## REQUIREMENT
Write out all of the data without omission, exactly as shown.

++++ THE DATA ++++

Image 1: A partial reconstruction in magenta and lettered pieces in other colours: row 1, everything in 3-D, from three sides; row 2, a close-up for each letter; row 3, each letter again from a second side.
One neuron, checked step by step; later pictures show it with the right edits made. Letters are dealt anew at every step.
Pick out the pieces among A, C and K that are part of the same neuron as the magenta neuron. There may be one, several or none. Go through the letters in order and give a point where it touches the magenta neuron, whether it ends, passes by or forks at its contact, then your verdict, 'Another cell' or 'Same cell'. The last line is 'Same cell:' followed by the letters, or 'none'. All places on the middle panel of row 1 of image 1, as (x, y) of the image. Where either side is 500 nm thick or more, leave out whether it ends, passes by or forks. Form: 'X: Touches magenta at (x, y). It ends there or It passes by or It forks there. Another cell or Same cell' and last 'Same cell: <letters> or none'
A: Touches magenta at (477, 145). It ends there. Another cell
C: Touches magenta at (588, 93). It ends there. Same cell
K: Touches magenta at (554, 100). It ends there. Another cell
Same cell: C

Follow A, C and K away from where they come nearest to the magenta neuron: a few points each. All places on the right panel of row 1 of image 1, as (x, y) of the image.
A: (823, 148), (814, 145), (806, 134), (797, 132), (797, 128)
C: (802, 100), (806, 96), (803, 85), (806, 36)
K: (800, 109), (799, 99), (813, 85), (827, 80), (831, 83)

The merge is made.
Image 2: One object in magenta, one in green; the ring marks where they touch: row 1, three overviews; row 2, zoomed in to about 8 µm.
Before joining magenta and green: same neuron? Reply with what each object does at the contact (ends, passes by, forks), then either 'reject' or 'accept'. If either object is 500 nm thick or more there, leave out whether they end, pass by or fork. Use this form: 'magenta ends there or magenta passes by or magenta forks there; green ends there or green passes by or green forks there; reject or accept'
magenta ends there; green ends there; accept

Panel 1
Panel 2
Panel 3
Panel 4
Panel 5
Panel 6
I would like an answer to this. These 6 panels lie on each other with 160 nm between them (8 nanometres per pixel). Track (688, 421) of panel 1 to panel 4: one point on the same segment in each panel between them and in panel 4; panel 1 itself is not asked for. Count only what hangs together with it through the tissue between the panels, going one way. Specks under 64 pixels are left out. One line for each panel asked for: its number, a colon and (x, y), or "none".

++++

## WRITTEN REPLY
Image 1: A partial reconstruction in magenta and lettered pieces in other colours: row 1, everything in 3-D, from three sides; row 2, a close-up for each letter; row 3, each letter again from a second side.
One neuron, checked step by step; later pictures show it with the right edits made. Letters are dealt anew at every step.
Pick out the pieces among A, C and K that are part of the same neuron as the magenta neuron. There may be one, several or none. Go through the letters in order and give a point where it touches the magenta neuron, whether it ends, passes by or forks at its contact, then your verdict, 'Another cell' or 'Same cell'. The last line is 'Same cell:' followed by the letters, or 'none'. All places on the middle panel of row 1 of image 1, as (x, y) of the image. Where either side is 500 nm thick or more, leave out whether it ends, passes by or forks. Form: 'X: Touches magenta at (x, y). It ends there or It passes by or It forks there. Another cell or Same cell' and last 'Same cell: <letters> or none'
A: Touches magenta at (477, 145). It ends there. Another cell
C: Touches magenta at (588, 93). It ends there. Same cell
K: Touches magenta at (554, 100). It ends there. Another cell
Same cell: C

Follow A, C and K away from where they come nearest to the magenta neuron: a few points each. All places on the right panel of row 1 of image 1, as (x, y) of the image.
A: (823, 148), (814, 145), (806, 134), (797, 132), (797, 128)
C: (802, 100), (806, 96), (803, 85), (806, 36)
K: (800, 109), (799, 99), (813, 85), (827, 80), (831, 83)

The merge is made.
Image 2: One object in magenta, one in green; the ring marks where they touch: row 1, three overviews; row 2, zoomed in to about 8 µm.
Before joining magenta and green: same neuron? Reply with what each object does at the contact (ends, passes by, forks), then either 'reject' or 'accept'. If either object is 500 nm thick or more there, leave out whether they end, pass by or fork. Use this form: 'magenta ends there or magenta passes by or magenta forks there; green ends there or green passes by or green forks there; reject or accept'
magenta ends there; green ends there; accept

Panel 1
Panel 2
Panel 3
Panel 4
Panel 5
Panel 6
I would like an answer to this. These 6 panels lie on each other with 160 nm between them (8 nanometres per pixel). Track (688, 421) of panel 1 to panel 4: one point on the same segment in each panel between them and in panel 4; panel 1 itself is not asked for. Count only what hangs together with it through the tissue between the panels, going one way. Specks under 64 pixels are left out. One line for each panel asked for: its number, a colon and (x, y), or "none".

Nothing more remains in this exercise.